"""
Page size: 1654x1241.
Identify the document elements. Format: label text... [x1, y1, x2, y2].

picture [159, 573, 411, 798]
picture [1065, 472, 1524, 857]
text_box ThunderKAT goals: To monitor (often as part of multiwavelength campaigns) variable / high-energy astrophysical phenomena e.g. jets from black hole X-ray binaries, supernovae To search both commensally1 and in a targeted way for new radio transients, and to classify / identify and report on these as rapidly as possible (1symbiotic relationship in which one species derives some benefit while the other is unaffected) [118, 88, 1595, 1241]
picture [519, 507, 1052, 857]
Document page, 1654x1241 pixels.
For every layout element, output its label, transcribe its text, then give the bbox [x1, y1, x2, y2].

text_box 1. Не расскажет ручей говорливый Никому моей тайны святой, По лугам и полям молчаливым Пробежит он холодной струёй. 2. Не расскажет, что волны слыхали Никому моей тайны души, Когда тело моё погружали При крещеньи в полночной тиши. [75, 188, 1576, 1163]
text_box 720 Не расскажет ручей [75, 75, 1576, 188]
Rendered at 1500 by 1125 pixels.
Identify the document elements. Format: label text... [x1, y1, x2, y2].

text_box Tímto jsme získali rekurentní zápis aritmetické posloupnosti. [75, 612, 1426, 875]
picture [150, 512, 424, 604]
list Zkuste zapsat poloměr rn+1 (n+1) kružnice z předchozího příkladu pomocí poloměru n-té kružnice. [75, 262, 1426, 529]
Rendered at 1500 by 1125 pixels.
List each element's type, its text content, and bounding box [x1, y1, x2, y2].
"""
▶ [The task] Convert the lines above into a JSON list of strings, one string per line, skipping blank lines.

▶ [Task output]
[
  "Page size: 1654x1241.",
  "Identify the document elements. Format: label text... [x1, y1, x2, y2].",
  "picture [159, 573, 411, 798]",
  "picture [1065, 472, 1524, 857]",
  "text_box ThunderKAT goals: To monitor (often as part of multiwavelength campaigns) variable / high-energy astrophysical phenomena e.g. jets from black hole X-ray binaries, supernovae To search both commensally1 and in a targeted way for new radio transients, and to classify / identify and report on these as rapidly as possible (1symbiotic relationship in which one species derives some benefit while the other is unaffected) [118, 88, 1595, 1241]",
  "picture [519, 507, 1052, 857]",
  "Document page, 1654x1241 pixels.",
  "For every layout element, output its label, transcribe its text, then give the bbox [x1, y1, x2, y2].",
  "text_box 1. Не расскажет ручей говорливый Никому моей тайны святой, По лугам и полям молчаливым Пробежит он холодной струёй. 2. Не расскажет, что волны слыхали Никому моей тайны души, Когда тело моё погружали При крещеньи в полночной тиши. [75, 188, 1576, 1163]",
  "text_box 720 Не расскажет ручей [75, 75, 1576, 188]",
  "Rendered at 1500 by 1125 pixels.",
  "Identify the document elements. Format: label text... [x1, y1, x2, y2].",
  "text_box Tímto jsme získali rekurentní zápis aritmetické posloupnosti. [75, 612, 1426, 875]",
  "picture [150, 512, 424, 604]",
  "list Zkuste zapsat poloměr rn+1 (n+1) kružnice z předchozího příkladu pomocí poloměru n-té kružnice. [75, 262, 1426, 529]",
  "Rendered at 1500 by 1125 pixels.",
  "List each element's type, its text content, and bounding box [x1, y1, x2, y2]."
]